## Text section
>>>>>
Having found that William conspired with Alicia, we need not inquire as to whether other individuals named in the indictment were also members of the conspiracy since they are not parties to this appeal. Even if William could show, for example, that he and Viart had not conspired together, this would not constitute a fatal variance. See United States v. Wozniak, 781 F.2d 95, 97 (7th Cir. 1985) (" [A] jury may be told to convict a defendant who committed some variant of the events charged in the indictment, so long as the variant is also illegal."). It is important to remember that " [t]he crime of conspiracy focuses on agreements, not groups." United States v. Townsend, 924 F.2d 1385, 1389 (7th Cir. 1991). For William, there is sufficient evidence of a conspiracy to sustain his conviction.
<<<<<
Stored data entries
>>>>>
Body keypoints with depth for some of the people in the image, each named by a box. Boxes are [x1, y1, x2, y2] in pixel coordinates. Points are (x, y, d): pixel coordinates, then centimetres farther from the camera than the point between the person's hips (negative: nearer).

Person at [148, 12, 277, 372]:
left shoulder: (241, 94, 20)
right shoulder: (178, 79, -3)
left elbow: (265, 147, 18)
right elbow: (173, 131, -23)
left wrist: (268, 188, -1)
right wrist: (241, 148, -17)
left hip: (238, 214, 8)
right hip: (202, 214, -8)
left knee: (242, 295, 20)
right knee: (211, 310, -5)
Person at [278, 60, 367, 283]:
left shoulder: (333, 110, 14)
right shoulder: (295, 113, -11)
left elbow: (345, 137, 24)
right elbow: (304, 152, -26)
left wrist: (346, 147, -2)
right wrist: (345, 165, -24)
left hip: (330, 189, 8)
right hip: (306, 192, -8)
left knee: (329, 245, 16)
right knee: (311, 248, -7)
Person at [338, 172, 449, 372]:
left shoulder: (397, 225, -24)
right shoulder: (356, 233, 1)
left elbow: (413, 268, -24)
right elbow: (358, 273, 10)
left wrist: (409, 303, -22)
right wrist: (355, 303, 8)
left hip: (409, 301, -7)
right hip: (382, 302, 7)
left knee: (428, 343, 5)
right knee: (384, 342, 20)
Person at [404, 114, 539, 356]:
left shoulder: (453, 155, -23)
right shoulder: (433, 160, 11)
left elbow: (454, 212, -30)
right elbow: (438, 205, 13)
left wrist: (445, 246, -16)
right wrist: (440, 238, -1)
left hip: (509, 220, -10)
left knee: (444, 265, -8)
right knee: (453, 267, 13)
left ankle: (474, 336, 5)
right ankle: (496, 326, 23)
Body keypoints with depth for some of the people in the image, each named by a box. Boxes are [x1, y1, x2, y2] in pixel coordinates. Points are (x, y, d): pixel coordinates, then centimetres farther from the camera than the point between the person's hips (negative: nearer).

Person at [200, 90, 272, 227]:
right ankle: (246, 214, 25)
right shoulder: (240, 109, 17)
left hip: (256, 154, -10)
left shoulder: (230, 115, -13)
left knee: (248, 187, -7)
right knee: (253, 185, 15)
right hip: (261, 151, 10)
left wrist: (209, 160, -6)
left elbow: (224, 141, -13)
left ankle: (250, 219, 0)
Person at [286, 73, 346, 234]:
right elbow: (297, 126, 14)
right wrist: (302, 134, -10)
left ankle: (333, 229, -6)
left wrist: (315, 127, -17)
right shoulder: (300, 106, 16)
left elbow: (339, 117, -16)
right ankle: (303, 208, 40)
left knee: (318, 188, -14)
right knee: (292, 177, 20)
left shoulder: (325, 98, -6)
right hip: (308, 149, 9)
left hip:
<<<<<
## Required work
[1] List every personal name in the conspiracy excerpt that appears outside the case citations.
[2] Do these statements agree with the conspiracy excerpt? (a) The court must decide whether the other individuals named in the indictment were members of the conspiracy. (b) The quotation from Townsend says conspiracy centers on agreements rather than groups. (c) The court finds the evidence insufficient to support William's conviction.

## Answers to the tasks
[1] William, Alicia, Viart

[2]
(a) No: "we need not inquire as to whether other individuals named in the indictment were also members of the conspiracy"
(b) Yes: "[t]he crime of conspiracy focuses on agreements, not groups."
(c) No: "there is sufficient evidence of a conspiracy to sustain his conviction"